Change Everything: Racial Capitalism, Abolition, and the Necessity for Militant Scholarship
The Faculty of the Arts and Humanities, the Centre for Humanities Research and the Department of Anthropology are pleased to invite you to The Annual Distinguished Dean’s Lecture by Professor Ruth Wilson Gilmore
Inspired by legacies of anti-colonial scholarship and struggle, this lecture will draw from a number of inter-disciplinary dimensions, institutional forms, and internationalist solidarities in order to explore some urgent possibilities for people involved in postgraduate education programs in terms of theories, methodologies, and research.

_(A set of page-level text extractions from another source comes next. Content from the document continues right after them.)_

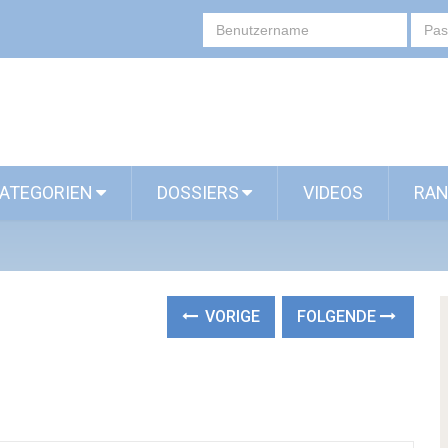
ATEGORIEN
DOSSIERS
VIDEOS
RAN
VORIGE
FOLGENDE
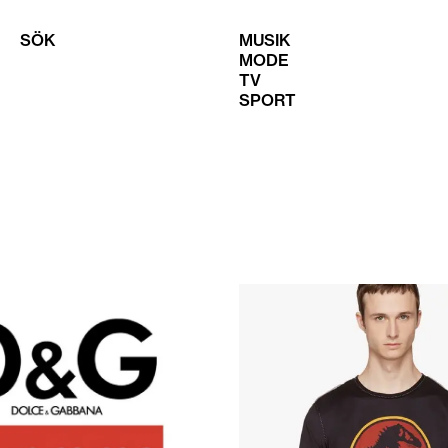
SÖK
MUSIK
MODE
TV
SPORT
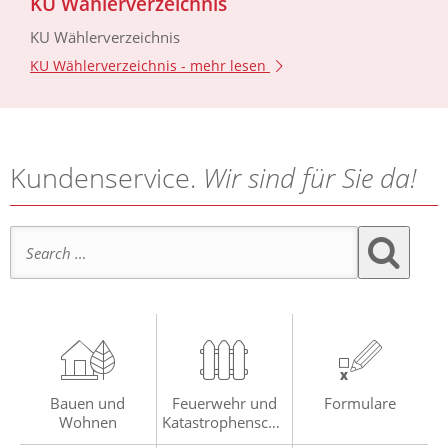
KU Wählerverzeichnis
KU Wählerverzeichnis
KU Wählerverzeichnis -
mehr lesen
Kundenservice.
Wir sind für Sie da!
Search for:
Bauen und
Feuerwehr und
Formulare
Wohnen
Katastrophenschu
tz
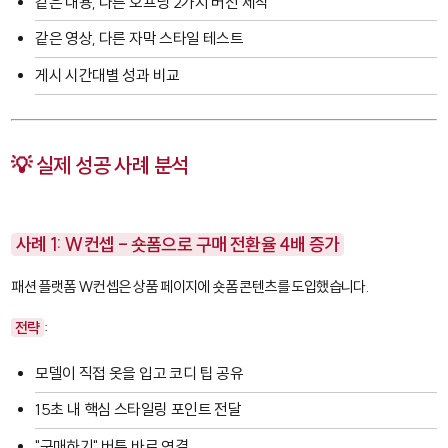
같은 내용, 다른 오프닝 2가지 버전 제작
같은 영상, 다른 자막 스타일 테스트
게시 시간대별 성과 비교
💡 실제 성공 사례 분석
사례 1: W컨셉 - 숏폼으로 구매 전환율 4배 증가
패션 플랫폼 W컨셉은 상품 페이지에 숏폼 콘텐츠를 도입했습니다.
전략
:
모델이 직접 옷을 입고 코디 팁 공유
15초 내 핵심 스타일링 포인트 전달
"구매하기" 버튼 바로 연결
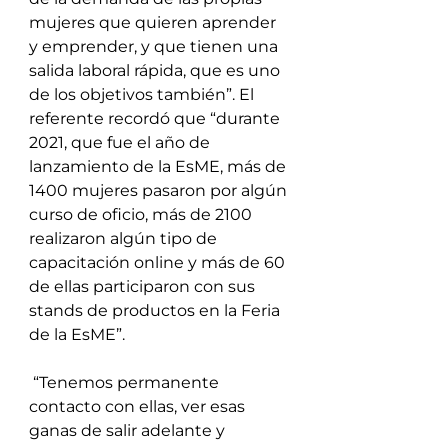
mujeres que quieren aprender 
y emprender, y que tienen una 
salida laboral rápida, que es uno 
de los objetivos también”. El 
referente recordó que “durante 
2021, que fue el año de 
lanzamiento de la EsME, más de 
1400 mujeres pasaron por algún 
curso de oficio, más de 2100 
realizaron algún tipo de 
capacitación online y más de 60 
de ellas participaron con sus 
stands de productos en la Feria 
de la EsME”.
 “Tenemos permanente 
contacto con ellas, ver esas 
ganas de salir adelante y 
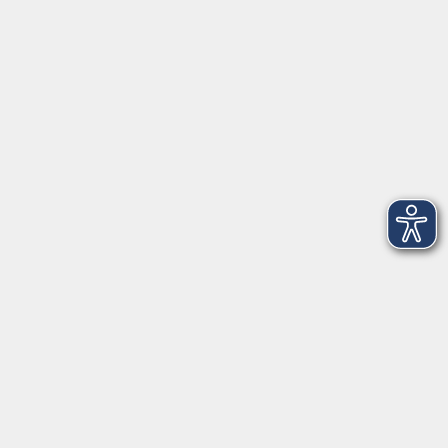
VHS Coburg Stadt und Land
Löwenstrasse 15
96450 Coburg
info@vhs-coburg.de
Tel: 09561 8825-0
Öffnungszeiten
Montag bis Donnerstag:
8–13 Uhr und 13:30–17 Uhr
Freitag:
8–13 Uhr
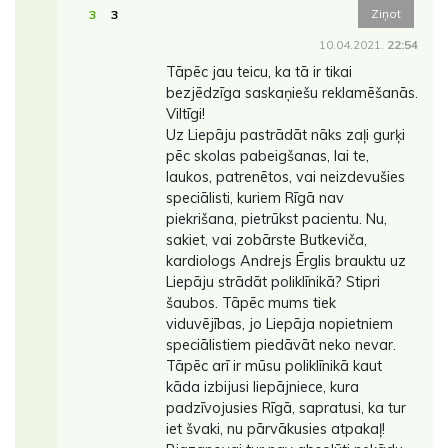
Ziņot
3
3
10.04.2021.
22:54
Tāpēc jau teicu, ka tā ir tikai
bezjēdzīga saskaņiešu reklamēšanās.
Viltīgi!
Uz Liepāju pastrādāt nāks zaļi gurķi
pēc skolas pabeigšanas, lai te,
laukos, patrenētos, vai neizdevušies
speciālisti, kuriem Rīgā nav
piekrišana, pietrūkst pacientu. Nu,
sakiet, vai zobārste Butkeviča,
kardiologs Andrejs Ērglis brauktu uz
Liepāju strādāt poliklīnikā? Stipri
šaubos. Tāpēc mums tiek
viduvējības, jo Liepāja nopietniem
speciālistiem piedāvāt neko nevar.
Tāpēc arī ir mūsu poliklīnikā kaut
kāda izbijusi liepājniece, kura
padzīvojusies Rīgā, sapratusi, ka tur
iet švaki, nu pārvākusies atpakaļ!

Date: Monday 28th November 2022
Time: 16:00-17:30
Venue: Life Sciences Auditorium
RSVP: centreforhumanitiesresearch@uwc.ac.za
Your host: Professor Monwabisi Ralarala, Dean of the Faculty of Arts and Humanities
About Professor Ruth Wilson Gilmore:
Ruth Wilson Gilmore is Professor of Earth & Environmental Sciences and Director of the Center for Place, Culture, and Politics at the City University of New York Graduate Center. Co-founder of many grassroots organizations including the California Prison Moratorium Project, Critical Resistance, and the Central California Environmental Justice Network, Gilmore is author of the prize-winning Golden Gulag: Prisons, Surplus, Crisis, and Opposition in Globalizing California (UC Press); and Abolition Geography: Essays Towards Liberation (Verso). With Paul Gilroy she edited Stuart Hall: Selected Writings on Race and Difference (Duke).